After he joins the Risk of Education work, Mark discovers that he has been invited to more than just a book study.
When I first saw that a group of people would be working on the Risk of Education, I ignored the email without a second thought. After all, I’m a young adult with no children. I do largely solitary scientific research for a living, and I don’t have any formal role as an educator. I remember thinking, That’s a great idea, I’m sure it will be very helpful for all of the teachers and parents. But when my friend, one of the organizers, invited me to participate, I reconsidered, put the calls on my calendar, and started to read the book.
What has unfolded from this unknowing acceptance has been totally unexpected. The contributions to the Google Doc leading up to the first meeting were an invitation to much more than I was doing. There I read the witnesses of people putting their entire lives on the line, judging everything in an unrelenting search for the truth, with the help of the text. It wasn’t people reading a book and talking about it; it was a new life.
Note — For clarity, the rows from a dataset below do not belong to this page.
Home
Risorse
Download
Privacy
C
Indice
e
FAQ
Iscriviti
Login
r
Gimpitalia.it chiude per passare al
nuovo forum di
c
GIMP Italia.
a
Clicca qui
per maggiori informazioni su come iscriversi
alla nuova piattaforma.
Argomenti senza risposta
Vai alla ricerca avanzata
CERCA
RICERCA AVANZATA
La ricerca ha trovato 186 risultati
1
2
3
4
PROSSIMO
Contributions were coming from all over the country showing how daily life could be the authentic search for “the meaning of life, the meaning of existence, the meaning of everything.” No aspect of life was spared from this search, accompanied by the text and each other. Seeing this put me on the spot: do I want to go on reading the chapters and picking out the sentences I agree or disagree with, or do I want my whole life to be like theirs? As Giussani says in the preface, “What faith proposes, therefore, is transformation of life,” and, “Life is today.”
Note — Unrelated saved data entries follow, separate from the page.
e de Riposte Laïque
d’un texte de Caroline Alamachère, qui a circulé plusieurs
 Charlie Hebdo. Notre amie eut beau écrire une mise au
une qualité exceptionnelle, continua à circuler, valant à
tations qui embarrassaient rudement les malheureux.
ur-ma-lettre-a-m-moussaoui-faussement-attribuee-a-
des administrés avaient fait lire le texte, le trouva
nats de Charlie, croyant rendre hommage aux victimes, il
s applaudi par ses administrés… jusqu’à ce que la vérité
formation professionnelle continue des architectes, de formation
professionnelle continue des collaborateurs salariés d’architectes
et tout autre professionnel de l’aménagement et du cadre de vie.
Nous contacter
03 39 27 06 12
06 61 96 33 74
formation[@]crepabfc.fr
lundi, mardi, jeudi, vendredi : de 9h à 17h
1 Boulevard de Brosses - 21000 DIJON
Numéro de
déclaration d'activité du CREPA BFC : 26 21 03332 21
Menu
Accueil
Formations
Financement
There was no miraculous improvement in the circumstances of my life, and yet many things have been made new. Reading the contributions of people I’ve never met opened me up to my own life and made me more aware that I belong to the people of God in the world. New friendships were born, and old friendships became more intense as we lived the content of the Risk of Education seriously together. In short, it was the lived experience of fraternity, which I now recognize more clearly than before. It bore many tangible fruits, like working more attentively and joyfully, or discovering a depth of prayer I always thought wasn’t for me.
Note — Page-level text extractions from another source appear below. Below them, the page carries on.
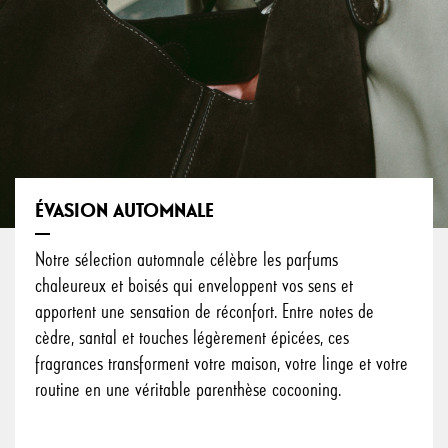
ÉVASION AUTOMNALE
Notre sélection automnale célèbre les parfums
chaleureux et boisés qui enveloppent vos sens et
apportent une sensation de réconfort. Entre notes de
cèdre, santal et touches légèrement épicées, ces
fragrances transforment votre maison, votre linge et votre
routine en une véritable parenthèse cocooning.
But the biggest change that remains is in my awareness of belonging to something real. As Giussani says in the “Introductory Thoughts,” “The place we have been describing—made up of people and things—must be built. The walls of this place are made up of fraternity, . . . reciprocal affection.” It was the opportunity to discover a place where I can risk to verify an always-growing hypothesis for life and begin to look at the meaning of everything, even the smallest details.
Participating in the Risk of Education study group was the chance to see these words on a page become a lived experience. Life—not a way of talking about life, but life itself—can be something more.